Elsa Claro

Em pleno coração da Serra da Lousã, encontra-se a aldeia de xisto mais alta do país, Aigra Velha. Situada a 770 metros de altitude e ladeada pela Serra da Estrela e pelos colossais Penedos de Góis, a aldeia de Aigra Velha é “uma terra de encantos”, segundo a sua única habitante, Elsa Claro. Para esta pastora de 61 anos, viver na aldeia mais alta da Serra da Lousã é uma coisa boa porque, "aqui tenho o céu mais perto de mim, basta levantar a mão e estou logo no céu".

Elsa Claro nasceu e viveu na Lousã até aos 22 anos, altura em que se casou com André Claro, que lhe deu a escolher entre Lisboa ou Aigra Velha, de onde era natural. “Para a cidade não, tenho cunhados em Lisboa e quando lá vou fico doente, por causa do barulho”, diz a pastora para justificar a opção tomada. Quando chegou a Aigra Velha, em fevereiro de 1984, a aldeia não tinha luz elétrica e “não havia calçada, era tudo terra batida”. A única rua da aldeia terminava num portão, sempre fechado por causa dos lobos. Habituada a trabalhar desde tenra idade, Elsa entregou-se de corpo e alma ao trabalho nas terras da família Claro. “Ordenhava cinquenta cabeças de gado em meia-hora e tirava cerca de trinta litros de leite”, diz Elsa, acrescentando que chegava a ficar sozinha durante muitas horas, com o gado e três filhos para cuidar, quando o marido se ausentava para combater os fogos florestais. Além de chefe de brigada florestal, André Claro tirou o curso de jovem agricultor, foi muitos anos catequista, trabalhou toda a vida como pastor e foi um dos grandes impulsionadores da criação da Rede das Aldeias do Xisto. “O meu marido era um homem dos sete ofícios”, declara Elsa, com orgulho no legado deixado por André Claro, mas também com a dor de quem o viu partir, há cerca de dez anos, “com tanto para dar”. Após o falecimento de André Claro, vítima de um cancro na cabeça, Elsa esteve uns tempos em casa dos filhos, mas as saudades de Aigra Velha falaram mais alto e voltou “com muito orgulho” para “dar continuação” ao trabalho do sogro e do marido.

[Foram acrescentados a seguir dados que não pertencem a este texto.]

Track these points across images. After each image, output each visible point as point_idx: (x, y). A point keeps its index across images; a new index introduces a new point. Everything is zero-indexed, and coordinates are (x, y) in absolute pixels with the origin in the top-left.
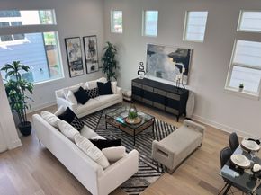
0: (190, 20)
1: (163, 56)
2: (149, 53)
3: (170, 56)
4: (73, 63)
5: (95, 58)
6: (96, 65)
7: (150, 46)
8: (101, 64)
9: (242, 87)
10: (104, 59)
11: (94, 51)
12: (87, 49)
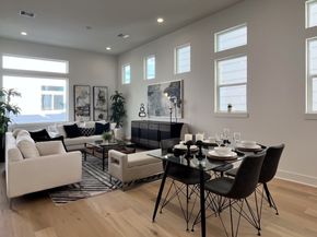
0: (180, 57)
1: (160, 93)
2: (149, 94)
3: (165, 92)
4: (80, 108)
5: (105, 107)
6: (105, 114)
7: (150, 87)
8: (111, 113)
9: (230, 107)
10: (113, 108)
11: (104, 101)
12: (96, 97)
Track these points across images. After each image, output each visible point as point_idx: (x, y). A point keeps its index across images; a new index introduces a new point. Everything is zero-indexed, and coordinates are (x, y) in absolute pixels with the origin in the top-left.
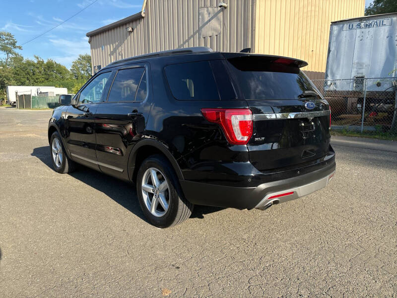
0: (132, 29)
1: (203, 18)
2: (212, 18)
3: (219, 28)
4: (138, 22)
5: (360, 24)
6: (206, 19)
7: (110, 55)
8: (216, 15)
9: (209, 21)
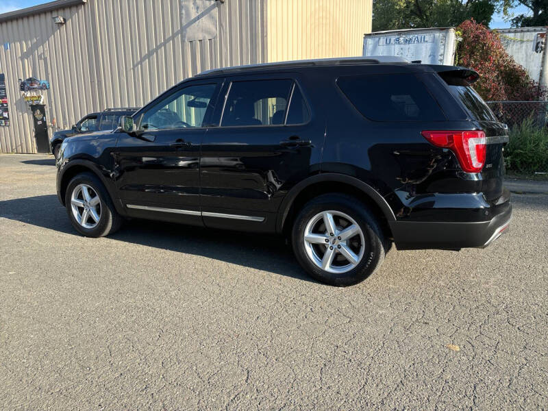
0: (64, 20)
1: (188, 14)
2: (202, 15)
3: (214, 29)
4: (74, 9)
5: (399, 38)
6: (194, 15)
7: (22, 59)
8: (207, 11)
9: (198, 18)
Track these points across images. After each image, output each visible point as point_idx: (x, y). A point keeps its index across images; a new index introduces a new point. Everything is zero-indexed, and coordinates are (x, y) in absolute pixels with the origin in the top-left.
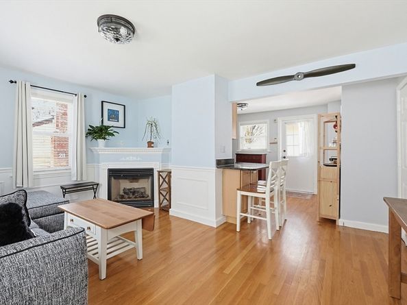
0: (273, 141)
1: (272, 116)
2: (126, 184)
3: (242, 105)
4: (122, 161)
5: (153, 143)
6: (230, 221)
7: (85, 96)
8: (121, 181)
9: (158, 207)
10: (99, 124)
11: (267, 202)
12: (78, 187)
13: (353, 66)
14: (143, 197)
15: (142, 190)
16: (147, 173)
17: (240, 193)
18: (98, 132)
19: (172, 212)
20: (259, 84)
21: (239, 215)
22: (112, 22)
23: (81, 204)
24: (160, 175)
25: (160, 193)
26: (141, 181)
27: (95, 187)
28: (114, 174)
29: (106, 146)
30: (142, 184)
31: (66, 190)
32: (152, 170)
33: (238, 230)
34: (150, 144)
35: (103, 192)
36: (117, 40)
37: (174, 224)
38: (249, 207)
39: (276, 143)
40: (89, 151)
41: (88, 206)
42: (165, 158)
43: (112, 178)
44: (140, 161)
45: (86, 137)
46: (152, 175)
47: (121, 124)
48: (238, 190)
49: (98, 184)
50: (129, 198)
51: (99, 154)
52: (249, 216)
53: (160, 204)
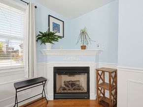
7: (36, 7)
8: (62, 76)
18: (47, 37)
24: (97, 73)
27: (44, 82)
28: (58, 71)
30: (81, 79)
32: (88, 68)
40: (39, 52)
43: (57, 74)
45: (37, 41)
46: (88, 73)
47: (61, 34)
49: (46, 80)
50: (69, 90)
51: (46, 55)
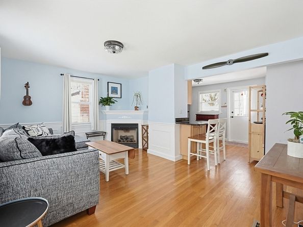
0: (224, 105)
1: (223, 86)
2: (122, 133)
3: (197, 80)
4: (120, 119)
5: (138, 107)
6: (185, 159)
7: (98, 80)
8: (119, 131)
9: (142, 148)
10: (106, 97)
11: (207, 146)
12: (95, 134)
13: (266, 54)
14: (132, 142)
15: (132, 138)
16: (134, 127)
17: (190, 140)
18: (106, 101)
19: (149, 151)
20: (204, 68)
21: (189, 154)
22: (111, 44)
23: (96, 142)
24: (143, 128)
25: (143, 139)
26: (131, 131)
27: (104, 134)
28: (115, 127)
29: (110, 109)
30: (131, 134)
31: (88, 135)
32: (137, 125)
33: (189, 163)
34: (136, 108)
35: (109, 137)
36: (114, 52)
37: (150, 158)
38: (198, 150)
39: (226, 106)
40: (101, 112)
41: (100, 144)
42: (146, 117)
43: (114, 129)
44: (130, 119)
45: (99, 104)
46: (137, 128)
47: (119, 95)
48: (189, 138)
49: (105, 133)
50: (124, 142)
51: (106, 115)
52: (198, 155)
53: (143, 146)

“De manhã estou quatro horas com o gado, e à tarde estou outras quatro horas”, diz Elsa Claro, que ainda arranja tempo e força para tratar das galinhas e do galo Alfredo, batizado assim pela neta Penélope; fazer queijos de cabra, cuja venda garante parte do seu sustento; e ir até à aldeia vizinha de Aigra Nova “tomar um cafezinho e dar dois dedos de conversa”. Enquanto pastoreia as suas dezasseis cabeças de gado pelos vales e encostas serranas, Elsa Claro tem tempo para pensar na vida. “Canto, choro, rio, mas choro mais do que canto”, confidencia a pastora, admitindo que “a puta da vida nunca me foi fácil”. Apesar das muitas agruras que a vida lhe reservou, Elsa Claro abre um sorriso rasgado e os seus olhos azuis brilham quando fala nos seus três filhos. Alexandra, Pedro e Catarina, todos licenciados e a viver em Góis, revezam-se para levar os bens essenciais à mãe, assim como para almoçar ou jantar e desfrutar da companhia da “velha do aço”, como lhe chama o filho. “Os meus filhos são uma joias raras de encontrar, digo-o à boca cheia. Bem-educados, respeitados, trabalhadores e honestos, também tiveram um bom pai para lhes dar educação. Nunca me canso de falar no meu marido e nos meus filhos”, diz Elsa Claro, enquanto olha pela janela da cozinha, de onde vê frequentemente raposas, veados e javalis. O marido, esteja onde estiver, e os filhos estão certamente muito orgulhosos desta mulher de armas que, sozinha, enche de vida uma aldeia inteira.